I have the same (or very similar) issue with: Linux Mint 18 XFCE, Asus GTX 970, Nvidia 370.23, 4.7.0-2.1-liquorix-amd64

[152424.129185] nvidia-modeset: ERROR: GPU:0: Idling display engine timed out: 0x0000927c:0:0:0x00000020
[152426.129854] nvidia-modeset: ERROR: GPU:0: Idling display engine timed out: 0x0000927c:0:0:0x00000020
[152428.130240] nvidia-modeset: ERROR: GPU:0: Idling display engine timed out: 0x0000927c:0:0:0x00000020
[152430.140585] nvidia-modeset: ERROR: GPU:0: Idling display engine timed out: 0x0000927c:0:0:0x00000020
[152432.143924] nvidia-modeset: ERROR: GPU:0: Idling display engine timed out: 0x0000927c:0:0:0x00000020
[152434.184130] nvidia-modeset: ERROR: GPU:0: Idling display engine timed out: 0x0000927c:0:0:0x00000020
[152436.184472] nvidia-modeset: ERROR: GPU:0: Idling display engine timed out: 0x0000927c:0:0:0x00000020
[152440.573673] chrome[6845]: segfault at 968 ip 00007effb514a643 sp 00007ffc4921a3f0 error 4 in libX11.so.6.3.0[7effb5122000+135000]
[152440.938467] nvidia-modeset: Freed GPU:0 (GPU-ba7b0eba-e425-b284-0164-7cf80e5e6df9) @ PCI:0000:01:00.0
[152442.472835] nvidia-modeset: Allocated GPU:0 (GPU-ba7b0eba-e425-b284-0164-7cf80e5e6df9) @ PCI:0000:01:00.0

The screen went black and after few seconds X server restarted.
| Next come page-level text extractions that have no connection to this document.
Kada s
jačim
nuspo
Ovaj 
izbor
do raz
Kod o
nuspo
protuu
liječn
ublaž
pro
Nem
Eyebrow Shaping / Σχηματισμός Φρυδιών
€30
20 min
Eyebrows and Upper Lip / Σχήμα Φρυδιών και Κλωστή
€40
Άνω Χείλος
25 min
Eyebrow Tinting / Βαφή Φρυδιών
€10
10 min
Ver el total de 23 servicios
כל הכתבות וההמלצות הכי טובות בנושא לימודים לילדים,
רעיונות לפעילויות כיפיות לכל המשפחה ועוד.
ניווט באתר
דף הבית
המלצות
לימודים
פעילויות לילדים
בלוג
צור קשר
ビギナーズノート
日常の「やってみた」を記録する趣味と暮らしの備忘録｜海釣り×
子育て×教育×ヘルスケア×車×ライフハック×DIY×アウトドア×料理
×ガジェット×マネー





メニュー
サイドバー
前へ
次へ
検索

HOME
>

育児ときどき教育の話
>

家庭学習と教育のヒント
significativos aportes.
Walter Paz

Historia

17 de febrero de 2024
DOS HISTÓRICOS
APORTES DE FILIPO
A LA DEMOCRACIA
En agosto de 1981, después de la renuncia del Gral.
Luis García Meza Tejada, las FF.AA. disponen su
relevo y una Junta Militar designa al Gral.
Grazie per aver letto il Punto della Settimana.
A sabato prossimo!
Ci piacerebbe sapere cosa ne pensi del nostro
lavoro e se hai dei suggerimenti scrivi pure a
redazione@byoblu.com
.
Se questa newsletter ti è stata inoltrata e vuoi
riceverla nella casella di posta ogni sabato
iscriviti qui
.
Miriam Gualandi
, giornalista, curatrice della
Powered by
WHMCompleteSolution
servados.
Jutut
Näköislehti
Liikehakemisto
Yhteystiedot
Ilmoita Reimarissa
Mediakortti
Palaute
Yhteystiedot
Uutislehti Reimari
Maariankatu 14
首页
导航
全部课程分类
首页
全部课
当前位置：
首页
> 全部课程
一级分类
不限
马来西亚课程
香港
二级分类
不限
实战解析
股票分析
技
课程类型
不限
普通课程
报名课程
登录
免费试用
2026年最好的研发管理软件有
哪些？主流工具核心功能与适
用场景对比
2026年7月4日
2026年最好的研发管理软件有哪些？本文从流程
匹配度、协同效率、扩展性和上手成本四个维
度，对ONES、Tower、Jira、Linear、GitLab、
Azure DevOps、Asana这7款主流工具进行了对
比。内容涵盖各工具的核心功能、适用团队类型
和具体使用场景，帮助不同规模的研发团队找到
Tested with the new 370.28 drivers; They are still failing… but there appears to be a slight glimmer of progress:

Judging from the log, the system was not locked hard with these drivers - though the screen still showed black with the cursor in the top. As przybyl reported, I’m also still seeing the time-out messages in the log.

Sep  9 12:45:55 sager kernel: [   47.170789] nvidia-modeset: WARNING: GPU:0: Lost display notification; continuing.
Sep  9 12:45:58 sager kernel: [   49.925481] nvidia-modeset: ERROR: GPU:0: Idling display engine timed out: 0x0000957d:0:0:0x00000040

Tomorrow when I’m home, I will install them again and see if I can remote into the machine to run the nvidia debug gathering.

Despite not appearing to be hung, the 370.28 drivers are still doing something to the system. Networking never starts, so I can’t run the nvidia debug. Therefore, I’m back to using 364 until the next release comes out to test.